When applying for a DSCR loan, it’s important to have the necessary documents ready and be prepared for any negotiations during the underwriting process. Remember that specific requirements and application processes may vary depending on the lender. If you’re still unsure how to navigate the complexities of the DSCR loan application process, don’t be afraid to reach out to professionals like your realtor or loan officer. 

The DSCR Loan Closing Process 

The closing process for a DSCR loan is the final stage in securing financing for your investment property. While the process might be different depending on your lender, here’s a general overview of what you should expect: 

  1. Title Search and Insurance
    • A title search is completed to confirm that the property has no liens that could interfere with the lender’s rights. 
    • Typically, the borrower has to purchase title insurance to protect themselves from any potential title issues. 
  2. Document Review
    • Review documents from the lenders, such as a loan agreement, promissory note, mortgage or deed of trust, etc.
  3. Legal Consultation
    • A legal consultation can help you determine whether the documents align with your interests and protect your rights. 
    • Legal professionals can help you thoroughly understand the terms and conditions outlined in the loan documents. 
  4. Coordinating the Closing Date
    • Coordinate with the lender to schedule a closing date. 
    • The closing date is the day when the necessary documents are signed and the transaction is completed. 
  5. Funding Preparation
    • Confirm that funds that are required for the transaction are ready, such as the down payment, closing costs, and reserves. 
  6. Closing Statement Review
    • The closing statement outlines the details of the transaction, such as the loan amount, interest rate, closing costs, and any adjustments.

▶ DIRECTIVE 1
Answer these questions using the text on DSCR loans.
(a) Which professionals does it name as people to contact for help with the application process?
(b) What does the title search confirm about the property?
(c) What happens on the closing date?
▶ DIRECTIVE 2
Reproduce word for word the part of the text on DSCR loans that opens with the words containing "2. Document Review" and closes with "costs, and reserves.".

[Chart-based quiz items]
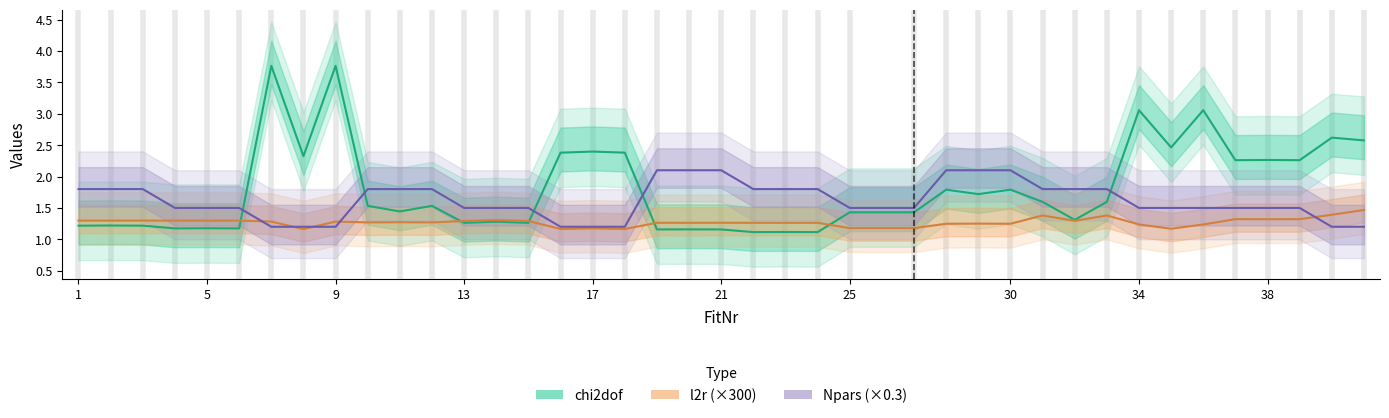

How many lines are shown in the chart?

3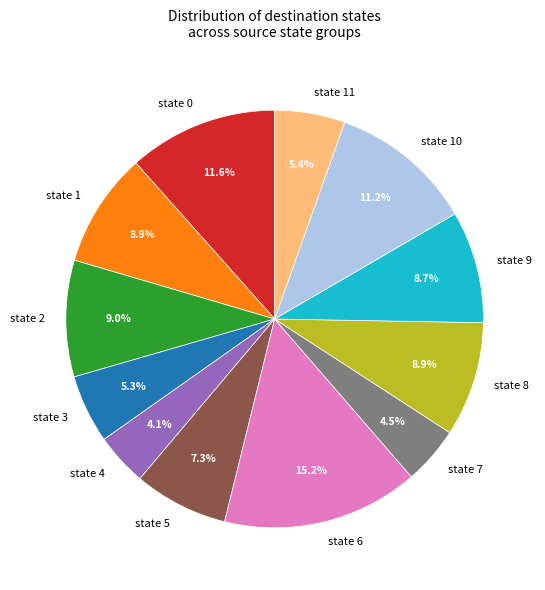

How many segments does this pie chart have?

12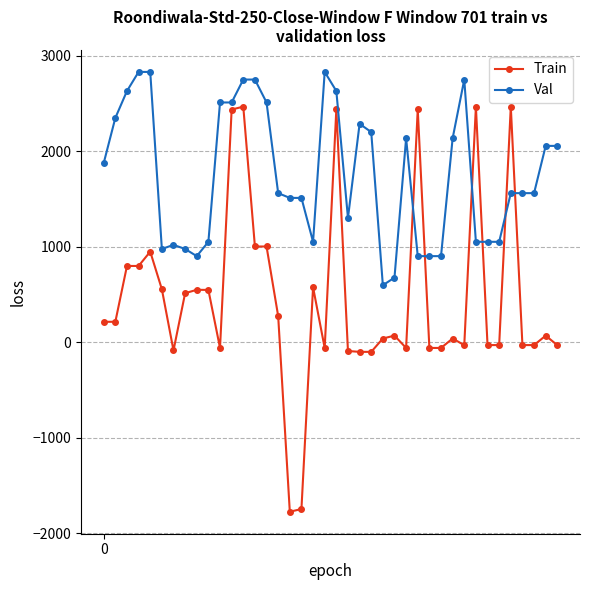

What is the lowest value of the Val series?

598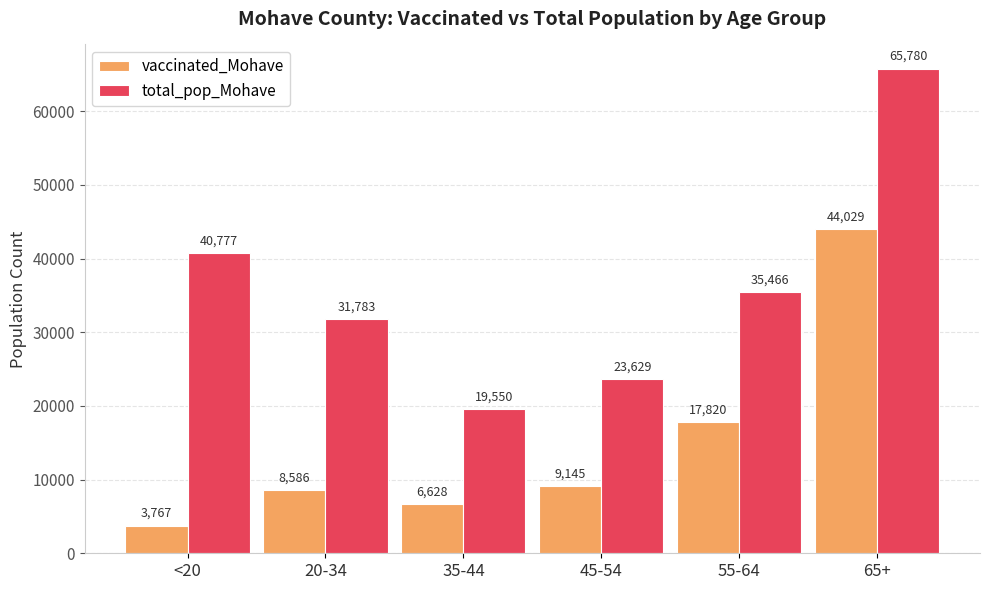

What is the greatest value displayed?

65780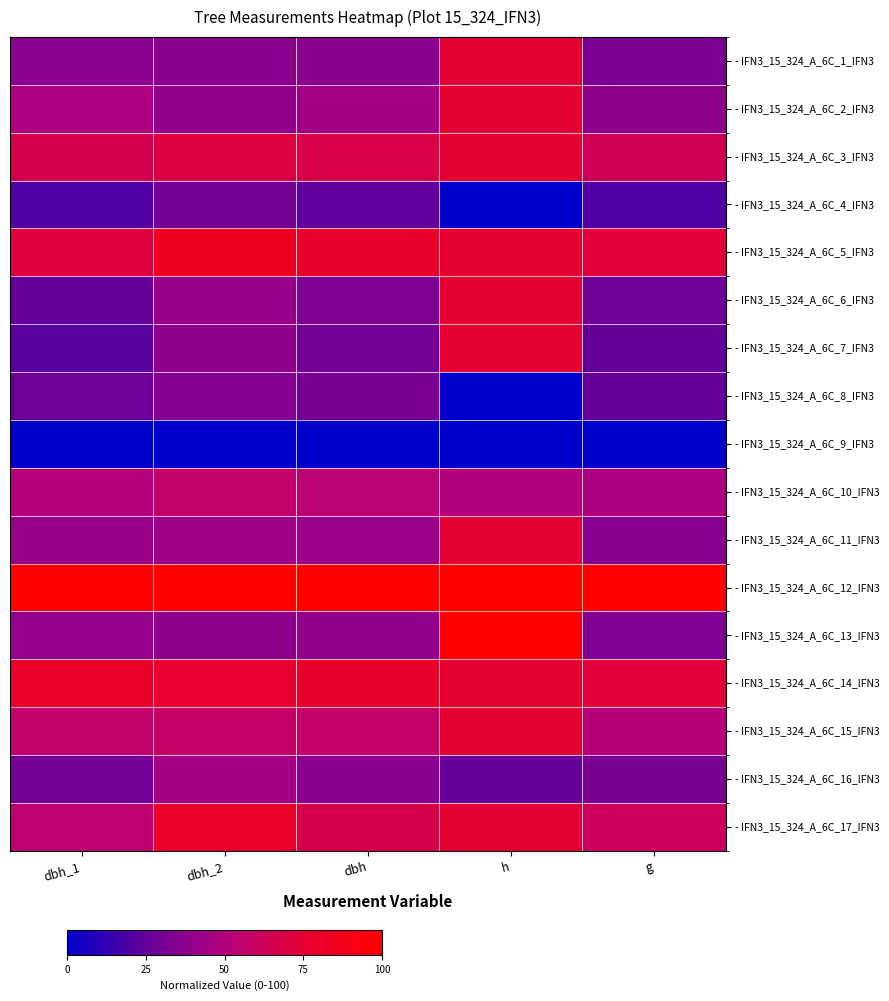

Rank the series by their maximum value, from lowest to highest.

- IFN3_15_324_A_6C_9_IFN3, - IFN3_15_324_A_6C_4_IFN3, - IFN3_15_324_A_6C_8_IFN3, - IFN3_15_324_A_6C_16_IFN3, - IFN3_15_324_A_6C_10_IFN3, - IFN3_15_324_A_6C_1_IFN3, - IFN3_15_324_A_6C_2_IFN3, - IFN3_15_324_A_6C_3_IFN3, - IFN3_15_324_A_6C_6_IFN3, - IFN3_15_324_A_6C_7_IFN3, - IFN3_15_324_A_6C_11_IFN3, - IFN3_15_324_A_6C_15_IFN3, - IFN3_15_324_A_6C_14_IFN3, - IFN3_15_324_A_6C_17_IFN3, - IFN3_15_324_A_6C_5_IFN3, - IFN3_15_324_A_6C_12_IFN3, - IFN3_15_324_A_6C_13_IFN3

▶ EXERCISE RESPONSE 1
(a) Your realtor or loan officer.
(b) That the property has no liens that could interfere with the lender's rights.
(c) The necessary documents are signed and the transaction is completed.

▶ EXERCISE RESPONSE 2
2. Document Review
    • Review documents from the lenders, such as a loan agreement, promissory note, mortgage or deed of trust, etc.
  3. Legal Consultation
    • A legal consultation can help you determine whether the documents align with your interests and protect your rights. 
    • Legal professionals can help you thoroughly understand the terms and conditions outlined in the loan documents. 
  4. Coordinating the Closing Date
    • Coordinate with the lender to schedule a closing date. 
    • The closing date is the day when the necessary documents are signed and the transaction is completed. 
  5. Funding Preparation
    • Confirm that funds that are required for the transaction are ready, such as the down payment, closing costs, and reserves.